Monday, August 18, 2008

2002 all over again?

Watching the current presidential campaign makes me feel like I have traveled back in time as I have the sinking feeling that we are headed to same type of disaster which led us to war in Iraq. However, this time we run the risk of electing John McCain. Back then, every time I watched, listened to or read the news it seemed that we could never have an honest discussion of the issues because certain rhetorical tricks were being employed by those who wanted us to march to war. Unfortunately, a lot of those same tricks are being used right now to push for McCain's candidacy. Here is what I see so far:

Back in 2002, the rationale for going to war was incredibly flimsy. If you looked at the case that was presented by the Bush administration and weighed the evidence thoughtfully, there was very little reason to support the war. There was no terrorist connection, there was no link to 9-11 and the existence of stockpiles of WMDs was doubtful. Similarly, McCain is an exceptionally weak candidate. If you look at what he offers, it becomes abundantly clear that he is simply not a good fit for this country. Many of the policies that he embraces are ill conceived (e.g. gas tax moratorium), downright destructive (e.g. harsh stance towards Russia) or unpopular (e.g. support for Bush Tax cut).

However, just like in 2002, it is nearly impossible to get at the meat of the issue. One thing that the McCain campaign does is exploit personal tragedy to avoid criticism. Case in point, when asked whether McCain was in the 'cone of silence' during the forum at Saddleback, the campaign response was:

“The insinuation from the Obama campaign that John McCain, a former prisoner of war, cheated is outrageous,”

This is not the first time that the McCain has used this tactic during the campaign (see here), and it brings to mind the tragedy of 9-11 to thwart criticism of the war. We were constantly reminded of the 3,000 deaths suffered on that day, especially when anyone would point out that the rationale for the war was not as strong as it should have been.

Another tactic is the impugning of motives for those that oppose McCain's candidacy. As noted by Josh Marshall, McCain has repeatedly stated that Obama is committing treason so that he can win an election- which is eerily similar to the tactic commonly used by war supporters in 2002. While now it has become a joke (i.e. "Why do you hate America?"), many commentators would ask why 'opponents would want to undermine the troops' or 'let the terrorists win'.

Lastly, there is the suggestion that questioning McCain's credentials means that you are unpatriotic.
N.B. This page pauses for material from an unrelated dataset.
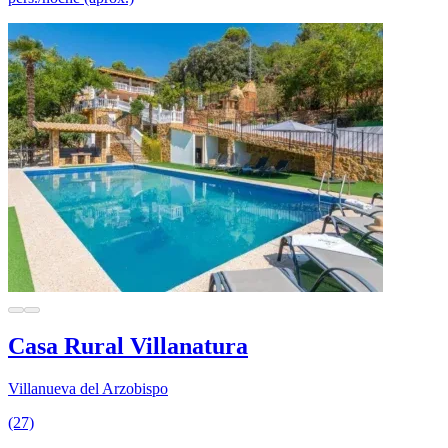
Casa Rural Villanatura
Villanueva del Arzobispo
(27)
As we all learned from the Wes Clark dust-up, asking whether McCain's military background matters is strictly forbidden. We have also had no mainstream coverage of the Solzhenitsyn issue which, as I noted yesterday, is to be expected since asking about it would mean that you are unpatriotic. This matches perfectly with what happened to many critics of the war in 2002 (e.g. Phil Donahue, Dixie Chicks), as they were vilified for opposing the war and speaking their mind.

My hope is that this trend can be reversed, but in all likelihood, public discourse will remain unchanged. I see no evidence that the traditional media will change their ways and fight through the BS. I only hope that voters are wise enough to see the difference.